TMUX is a very simple solution to all the problems above.Essentially, TMUX makes it such that in a single SSH session, you can virtually have multiple terminal windows open, all doing completely separate things. Also, you can actually tile these windows such that you have multiple terminal sessions all visible in the same window.

TMUX Cheatsheet

  1. Start a new session with the default name (an integer) $ tmux
  2. Start a new session with a user-specified name $ tmux new -s [name]
  3. Attach to a new session $ tmux a -t [name]
  4. Switch to a session $ tmux switch -t [name]
  5. Detach from a session $ tmux detach OR ctrl - b - d
  6. List sessions $ tmux list-sessions
  7. Kill a sessions ctrl - b - x
  8. Split a pane horizontally ctrl - b - "

It would have better experience if you are using Mac.

see/modify which processes you are running

  1. View all processes $ ps au
  2. To search among processes for those containing the a query, use $ ps -fA | grep [query] . For example, to see all python processes run ps -fA | grep python.
  3. Kill a process $ kill -9 [PID]

You can find the PID (or Process ID) from the output of (1) and (2).

To monitor your normal RAM and CPU usage, you can use the following command: $ htop (Hit q on your keyboard to quit.)
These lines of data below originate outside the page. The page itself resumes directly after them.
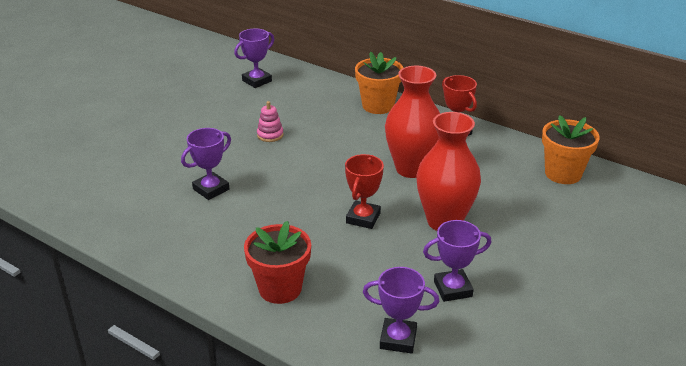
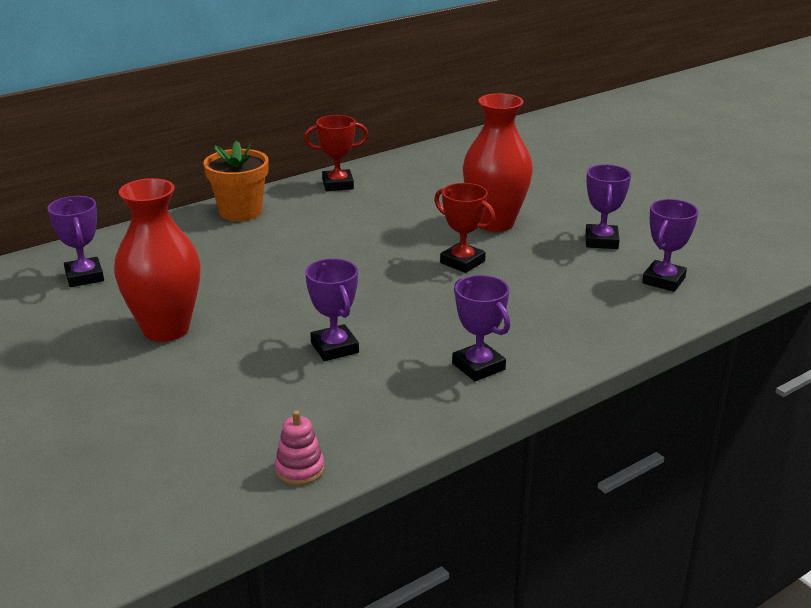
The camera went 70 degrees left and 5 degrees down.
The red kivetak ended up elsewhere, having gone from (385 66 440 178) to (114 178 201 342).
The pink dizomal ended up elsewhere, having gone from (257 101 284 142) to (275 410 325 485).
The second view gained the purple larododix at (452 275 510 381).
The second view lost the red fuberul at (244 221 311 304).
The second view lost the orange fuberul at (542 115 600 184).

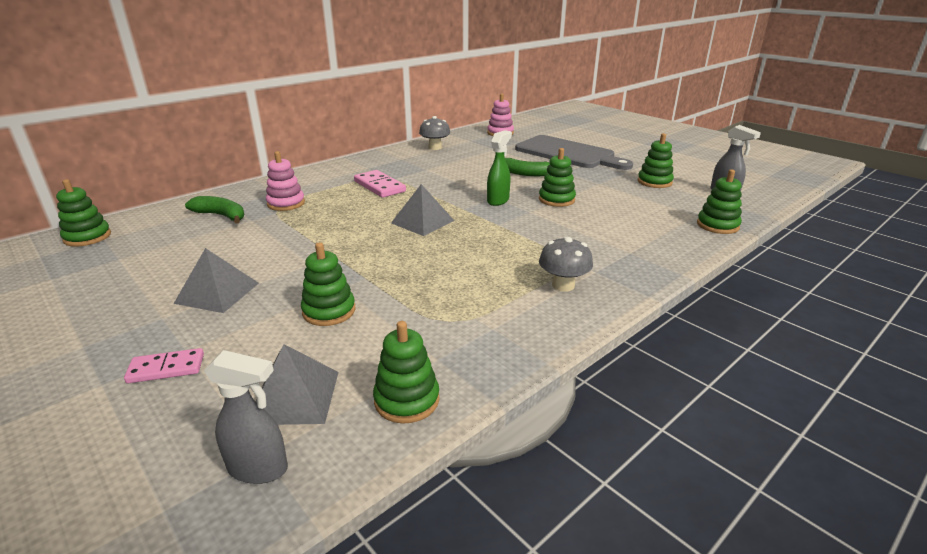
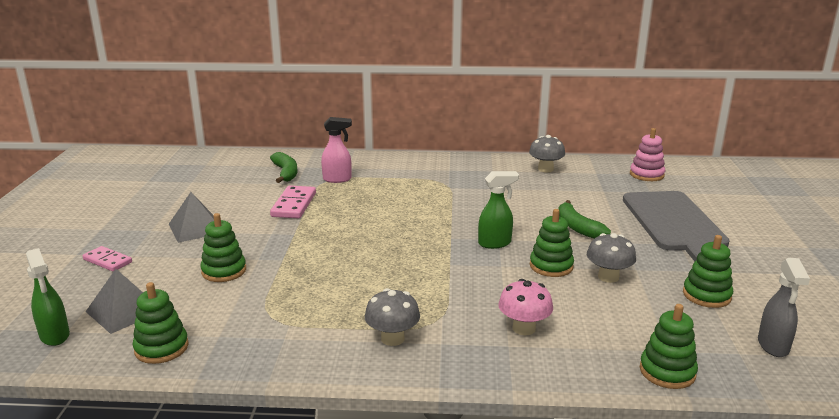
The camera went 45 degrees right and 5 degrees down.
What was the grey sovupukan at (204 350 288 484) turned into the green sovupukan at (26 248 70 346).
The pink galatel ended up elsewhere, having gone from (354 170 406 198) to (270 185 316 218).
Where the pink dizomal stood at (266 151 305 211), the pink sovupukan came to stand at (321 117 352 183).
The second view gained the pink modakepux at (498 279 553 335).
The second view gained the grey modakepux at (587 233 636 283).
The second view lost the green dizomal at (56 179 111 247).
The second view lost the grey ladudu at (391 184 454 236).

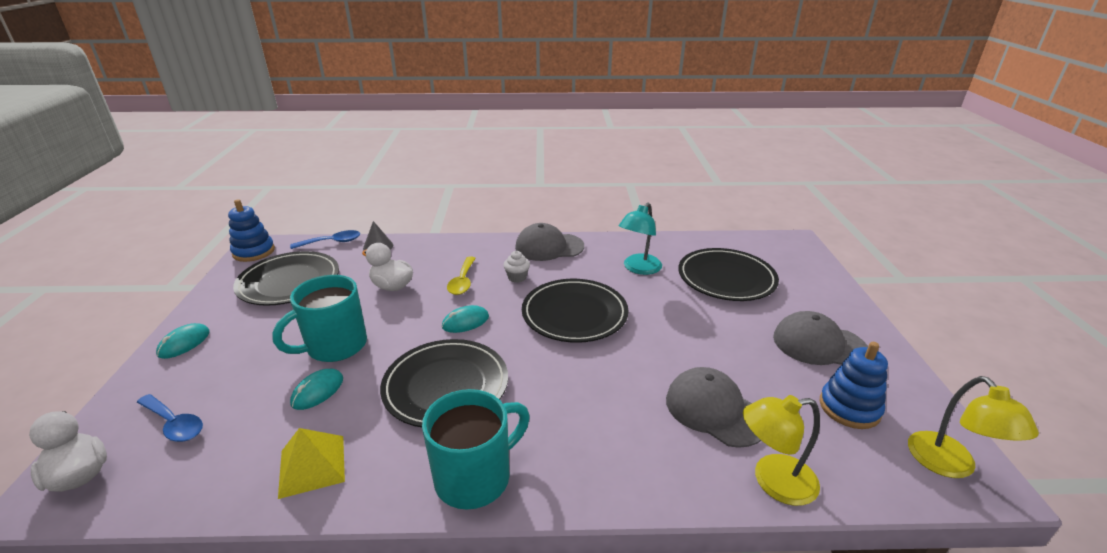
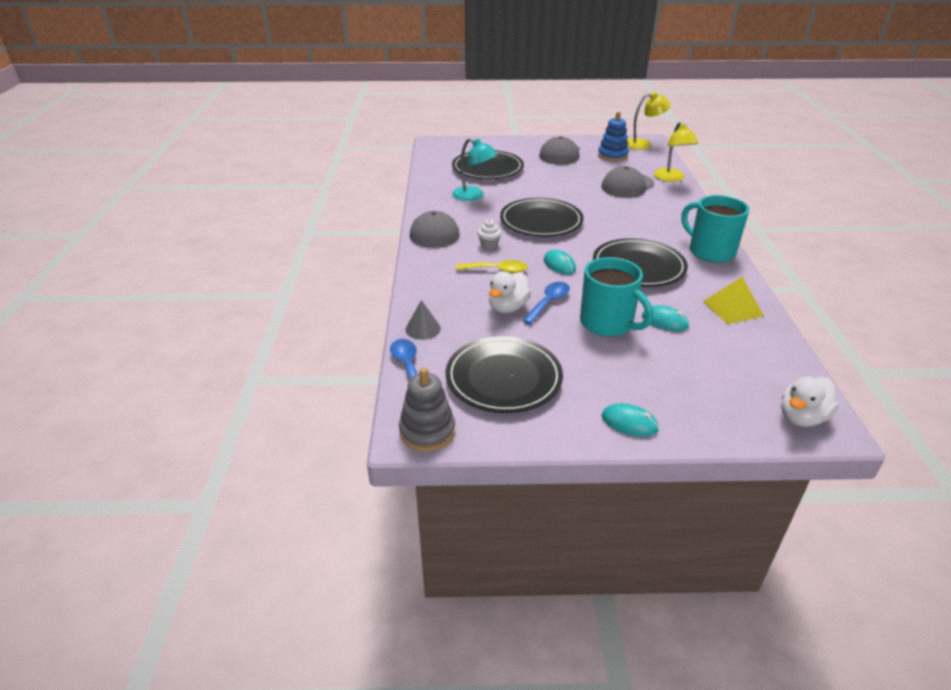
The camera went 90 degrees left and 5 degrees up.
What was the blue dizomal at (228 199 275 262) turned into the grey dizomal at (399 367 455 452).
The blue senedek ended up elsewhere, having gone from (137 394 203 442) to (522 282 570 324).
To monitor your GPU memory usage, you can use the $ nvidia-smi command. If training is running very slowly, it can be useful to see whether you are actually using your GPU fully. (In most cases, when using the GPU for any major task, utilization will be close to 100%, so that number itself doesn't indicate an Out of Memory (OOM) problem.) If you want to monitor the GPU process, you could use $ watch -n 3 nvidia-smi which refresh the dashboard every 3 seconds.

However, it may be that your GPU is running out of memory simply because your model is too large (i.e. requires too much memory for a single forward and backward pass) to fit on the GPU. In that case, you need to either:

  1. Reduce the size of your model to fit on one GPU. This means reducing e.g. the number of layers, the size of the hidden layers, or the maximum length of your sequences (if you're training a model that takes sequences as input).
  2. Lower the batch size used for the model. Note however, that this will have other effects as well. The traditional batch normalization (like the original Batch Normalization in PyTorch or any other frameworks) processing the Batch Normalization in each GPU separately.